Rendered images with source text:
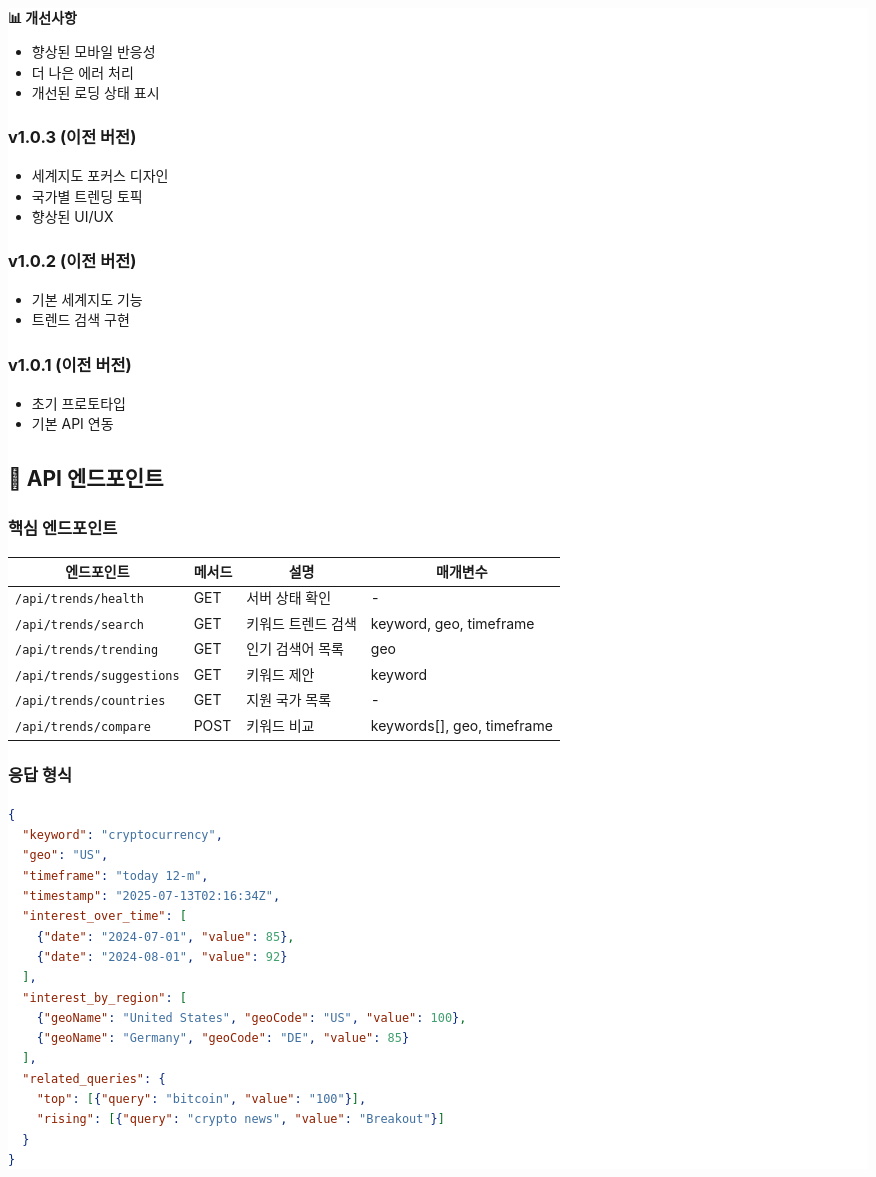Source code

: **📊 개선사항**
- 향상된 모바일 반응성
- 더 나은 에러 처리
- 개선된 로딩 상태 표시

### v1.0.3 (이전 버전)
- 세계지도 포커스 디자인
- 국가별 트렌딩 토픽
- 향상된 UI/UX

### v1.0.2 (이전 버전)
- 기본 세계지도 기능
- 트렌드 검색 구현

### v1.0.1 (이전 버전)
- 초기 프로토타입
- 기본 API 연동

## 🔌 API 엔드포인트

### 핵심 엔드포인트
| 엔드포인트 | 메서드 | 설명 | 매개변수 |
|-----------|--------|------|----------|
| `/api/trends/health` | GET | 서버 상태 확인 | - |
| `/api/trends/search` | GET | 키워드 트렌드 검색 | keyword, geo, timeframe |
| `/api/trends/trending` | GET | 인기 검색어 목록 | geo |
| `/api/trends/suggestions` | GET | 키워드 제안 | keyword |
| `/api/trends/countries` | GET | 지원 국가 목록 | - |
| `/api/trends/compare` | POST | 키워드 비교 | keywords[], geo, timeframe |

### 응답 형식
```json
{
  "keyword": "cryptocurrency",
  "geo": "US",
  "timeframe": "today 12-m",
  "timestamp": "2025-07-13T02:16:34Z",
  "interest_over_time": [
    {"date": "2024-07-01", "value": 85},
    {"date": "2024-08-01", "value": 92}
  ],
  "interest_by_region": [
    {"geoName": "United States", "geoCode": "US", "value": 100},
    {"geoName": "Germany", "geoCode": "DE", "value": 85}
  ],
  "related_queries": {
    "top": [{"query": "bitcoin", "value": "100"}],
    "rising": [{"query": "crypto news", "value": "Breakout"}]
  }
}
```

Directions for this task: Every line above must be printed again exactly, pictures excluded.

Output below:
Source code

: **📊 개선사항**
- 향상된 모바일 반응성
- 더 나은 에러 처리
- 개선된 로딩 상태 표시

### v1.0.3 (이전 버전)
- 세계지도 포커스 디자인
- 국가별 트렌딩 토픽
- 향상된 UI/UX

### v1.0.2 (이전 버전)
- 기본 세계지도 기능
- 트렌드 검색 구현

### v1.0.1 (이전 버전)
- 초기 프로토타입
- 기본 API 연동

## 🔌 API 엔드포인트

### 핵심 엔드포인트
| 엔드포인트 | 메서드 | 설명 | 매개변수 |
|-----------|--------|------|----------|
| `/api/trends/health` | GET | 서버 상태 확인 | - |
| `/api/trends/search` | GET | 키워드 트렌드 검색 | keyword, geo, timeframe |
| `/api/trends/trending` | GET | 인기 검색어 목록 | geo |
| `/api/trends/suggestions` | GET | 키워드 제안 | keyword |
| `/api/trends/countries` | GET | 지원 국가 목록 | - |
| `/api/trends/compare` | POST | 키워드 비교 | keywords[], geo, timeframe |

### 응답 형식
```json
{
  "keyword": "cryptocurrency",
  "geo": "US",
  "timeframe": "today 12-m",
  "timestamp": "2025-07-13T02:16:34Z",
  "interest_over_time": [
    {"date": "2024-07-01", "value": 85},
    {"date": "2024-08-01", "value": 92}
  ],
  "interest_by_region": [
    {"geoName": "United States", "geoCode": "US", "value": 100},
    {"geoName": "Germany", "geoCode": "DE", "value": 85}
  ],
  "related_queries": {
    "top": [{"query": "bitcoin", "value": "100"}],
    "rising": [{"query": "crypto news", "value": "Breakout"}]
  }
}
```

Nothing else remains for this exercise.